### WHAT NEEDS TO BE DONE:
Retype, word for word, every line from the one holding "- This means" through the one holding "- The returned" in the entries below, both included, and only those lines.

(Stored data entries)
# # # #

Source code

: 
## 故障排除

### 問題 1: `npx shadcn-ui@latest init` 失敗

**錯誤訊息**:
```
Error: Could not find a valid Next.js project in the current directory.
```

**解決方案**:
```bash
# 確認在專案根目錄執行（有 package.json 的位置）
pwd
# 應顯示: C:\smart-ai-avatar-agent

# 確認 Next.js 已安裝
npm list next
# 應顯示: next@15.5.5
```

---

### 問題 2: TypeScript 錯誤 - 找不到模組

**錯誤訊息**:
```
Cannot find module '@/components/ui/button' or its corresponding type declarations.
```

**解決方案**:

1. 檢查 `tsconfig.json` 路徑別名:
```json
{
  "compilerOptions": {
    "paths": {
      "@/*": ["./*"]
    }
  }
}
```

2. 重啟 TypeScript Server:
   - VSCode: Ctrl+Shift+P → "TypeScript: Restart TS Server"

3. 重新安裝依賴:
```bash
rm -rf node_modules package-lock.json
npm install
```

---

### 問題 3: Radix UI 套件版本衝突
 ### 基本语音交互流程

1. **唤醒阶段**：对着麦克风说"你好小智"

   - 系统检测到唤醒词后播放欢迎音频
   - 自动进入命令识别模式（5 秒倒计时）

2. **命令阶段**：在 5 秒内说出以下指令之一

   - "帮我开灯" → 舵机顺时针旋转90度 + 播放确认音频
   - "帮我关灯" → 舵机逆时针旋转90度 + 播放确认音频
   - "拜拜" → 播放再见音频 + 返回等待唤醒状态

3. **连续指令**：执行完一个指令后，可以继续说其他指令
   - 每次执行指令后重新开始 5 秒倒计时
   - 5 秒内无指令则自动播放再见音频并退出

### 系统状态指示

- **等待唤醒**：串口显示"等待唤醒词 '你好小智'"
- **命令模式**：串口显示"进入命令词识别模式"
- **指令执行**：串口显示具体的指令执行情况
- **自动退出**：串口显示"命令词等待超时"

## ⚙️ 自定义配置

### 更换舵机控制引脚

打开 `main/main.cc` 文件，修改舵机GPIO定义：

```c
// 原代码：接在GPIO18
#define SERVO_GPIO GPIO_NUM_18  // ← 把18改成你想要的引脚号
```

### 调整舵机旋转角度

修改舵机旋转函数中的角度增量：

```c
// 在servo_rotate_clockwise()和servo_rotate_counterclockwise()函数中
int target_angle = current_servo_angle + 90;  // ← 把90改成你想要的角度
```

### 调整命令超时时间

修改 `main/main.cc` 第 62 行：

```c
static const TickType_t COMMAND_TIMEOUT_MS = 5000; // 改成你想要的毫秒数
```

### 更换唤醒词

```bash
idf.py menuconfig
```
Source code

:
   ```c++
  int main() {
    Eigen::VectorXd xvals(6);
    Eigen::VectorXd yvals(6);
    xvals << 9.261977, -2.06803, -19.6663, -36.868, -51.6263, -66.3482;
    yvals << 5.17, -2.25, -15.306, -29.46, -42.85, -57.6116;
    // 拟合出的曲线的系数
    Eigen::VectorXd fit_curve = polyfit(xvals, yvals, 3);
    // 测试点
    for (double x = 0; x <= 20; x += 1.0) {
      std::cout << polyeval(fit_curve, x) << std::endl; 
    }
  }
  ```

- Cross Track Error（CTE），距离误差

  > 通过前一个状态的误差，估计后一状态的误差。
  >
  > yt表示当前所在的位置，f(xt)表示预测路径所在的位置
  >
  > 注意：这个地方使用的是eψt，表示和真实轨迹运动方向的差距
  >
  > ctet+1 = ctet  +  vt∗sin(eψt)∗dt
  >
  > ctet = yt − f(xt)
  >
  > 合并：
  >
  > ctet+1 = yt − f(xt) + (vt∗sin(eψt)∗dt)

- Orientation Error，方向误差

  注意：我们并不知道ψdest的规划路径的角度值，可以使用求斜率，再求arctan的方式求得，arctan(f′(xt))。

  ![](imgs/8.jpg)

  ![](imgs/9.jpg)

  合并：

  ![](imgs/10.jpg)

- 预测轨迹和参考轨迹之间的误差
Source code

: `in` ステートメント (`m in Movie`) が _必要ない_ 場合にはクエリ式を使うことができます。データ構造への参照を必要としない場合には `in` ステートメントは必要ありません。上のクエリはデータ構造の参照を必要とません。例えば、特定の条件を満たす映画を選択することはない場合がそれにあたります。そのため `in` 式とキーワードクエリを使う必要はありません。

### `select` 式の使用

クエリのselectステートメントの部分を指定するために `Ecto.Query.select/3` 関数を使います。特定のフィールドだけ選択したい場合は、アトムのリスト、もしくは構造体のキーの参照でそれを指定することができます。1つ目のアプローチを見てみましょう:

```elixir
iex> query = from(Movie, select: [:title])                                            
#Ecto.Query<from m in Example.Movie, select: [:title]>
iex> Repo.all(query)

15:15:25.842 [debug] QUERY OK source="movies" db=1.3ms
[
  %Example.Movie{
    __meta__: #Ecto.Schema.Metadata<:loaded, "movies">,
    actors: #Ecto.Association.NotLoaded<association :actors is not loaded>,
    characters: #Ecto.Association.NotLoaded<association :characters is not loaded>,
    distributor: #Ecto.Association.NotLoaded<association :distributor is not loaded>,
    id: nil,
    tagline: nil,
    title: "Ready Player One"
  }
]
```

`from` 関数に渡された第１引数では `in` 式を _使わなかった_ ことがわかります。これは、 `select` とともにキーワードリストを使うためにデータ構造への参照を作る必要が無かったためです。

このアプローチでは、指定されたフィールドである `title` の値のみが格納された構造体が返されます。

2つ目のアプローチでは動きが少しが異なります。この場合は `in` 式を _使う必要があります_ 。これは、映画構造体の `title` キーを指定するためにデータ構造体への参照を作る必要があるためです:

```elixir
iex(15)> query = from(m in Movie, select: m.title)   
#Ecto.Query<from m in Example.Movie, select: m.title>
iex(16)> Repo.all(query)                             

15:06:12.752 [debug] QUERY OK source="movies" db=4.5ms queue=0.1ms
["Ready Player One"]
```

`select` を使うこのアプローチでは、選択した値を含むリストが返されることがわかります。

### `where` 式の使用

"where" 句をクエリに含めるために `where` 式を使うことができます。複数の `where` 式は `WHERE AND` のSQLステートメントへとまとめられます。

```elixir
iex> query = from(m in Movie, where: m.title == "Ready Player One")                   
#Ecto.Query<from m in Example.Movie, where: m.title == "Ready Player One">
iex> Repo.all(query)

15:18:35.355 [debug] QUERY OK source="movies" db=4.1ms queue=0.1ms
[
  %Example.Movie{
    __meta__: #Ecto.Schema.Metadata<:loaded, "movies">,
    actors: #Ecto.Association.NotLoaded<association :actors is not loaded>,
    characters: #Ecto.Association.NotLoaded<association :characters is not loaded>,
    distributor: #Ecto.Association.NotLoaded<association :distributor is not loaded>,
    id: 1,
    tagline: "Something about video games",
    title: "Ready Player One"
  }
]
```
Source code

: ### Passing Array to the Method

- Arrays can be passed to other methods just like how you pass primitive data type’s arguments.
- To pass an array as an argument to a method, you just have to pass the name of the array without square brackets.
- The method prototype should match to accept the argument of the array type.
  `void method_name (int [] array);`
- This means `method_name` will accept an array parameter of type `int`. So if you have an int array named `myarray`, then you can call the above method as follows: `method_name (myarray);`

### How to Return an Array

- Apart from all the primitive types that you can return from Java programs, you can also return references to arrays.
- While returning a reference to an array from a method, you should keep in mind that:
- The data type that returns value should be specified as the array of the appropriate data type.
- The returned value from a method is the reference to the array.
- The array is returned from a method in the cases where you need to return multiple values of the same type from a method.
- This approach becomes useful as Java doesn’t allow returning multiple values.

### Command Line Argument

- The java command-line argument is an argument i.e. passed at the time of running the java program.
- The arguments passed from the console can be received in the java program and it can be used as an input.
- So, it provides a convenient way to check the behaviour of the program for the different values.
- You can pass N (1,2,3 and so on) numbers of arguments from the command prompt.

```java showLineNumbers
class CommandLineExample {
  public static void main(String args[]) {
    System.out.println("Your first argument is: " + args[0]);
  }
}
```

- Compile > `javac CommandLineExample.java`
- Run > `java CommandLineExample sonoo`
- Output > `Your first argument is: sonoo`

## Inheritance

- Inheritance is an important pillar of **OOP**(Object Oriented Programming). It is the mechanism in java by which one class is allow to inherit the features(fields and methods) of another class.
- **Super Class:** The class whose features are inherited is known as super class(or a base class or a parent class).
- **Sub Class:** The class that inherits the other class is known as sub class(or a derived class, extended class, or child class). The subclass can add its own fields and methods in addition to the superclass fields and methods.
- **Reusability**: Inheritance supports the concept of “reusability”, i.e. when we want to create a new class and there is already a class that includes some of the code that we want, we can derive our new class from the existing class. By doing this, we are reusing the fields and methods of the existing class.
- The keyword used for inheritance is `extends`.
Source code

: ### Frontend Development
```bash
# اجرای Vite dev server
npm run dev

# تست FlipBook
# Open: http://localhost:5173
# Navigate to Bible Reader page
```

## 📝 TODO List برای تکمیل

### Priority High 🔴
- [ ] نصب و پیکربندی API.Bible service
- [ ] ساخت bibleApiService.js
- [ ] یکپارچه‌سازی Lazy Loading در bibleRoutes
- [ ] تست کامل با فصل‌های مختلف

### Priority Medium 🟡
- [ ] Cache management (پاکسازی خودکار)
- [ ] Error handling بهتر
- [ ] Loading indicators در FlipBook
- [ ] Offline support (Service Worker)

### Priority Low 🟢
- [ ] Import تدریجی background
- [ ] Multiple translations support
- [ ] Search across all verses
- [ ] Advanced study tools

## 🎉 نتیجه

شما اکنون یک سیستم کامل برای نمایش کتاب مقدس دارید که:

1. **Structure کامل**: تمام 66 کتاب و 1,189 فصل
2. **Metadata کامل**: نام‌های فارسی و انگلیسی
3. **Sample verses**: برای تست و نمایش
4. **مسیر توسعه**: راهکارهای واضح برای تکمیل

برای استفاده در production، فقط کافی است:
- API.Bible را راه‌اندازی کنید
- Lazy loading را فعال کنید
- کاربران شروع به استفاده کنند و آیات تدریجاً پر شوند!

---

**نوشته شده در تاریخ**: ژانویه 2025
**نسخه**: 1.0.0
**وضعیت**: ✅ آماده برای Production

# # # #

### SOLVED PROBLEM:
- This means `method_name` will accept an array parameter of type `int`. So if you have an int array named `myarray`, then you can call the above method as follows: `method_name (myarray);`

### How to Return an Array

- Apart from all the primitive types that you can return from Java programs, you can also return references to arrays.
- While returning a reference to an array from a method, you should keep in mind that:
- The data type that returns value should be specified as the array of the appropriate data type.
- The returned value from a method is the reference to the array.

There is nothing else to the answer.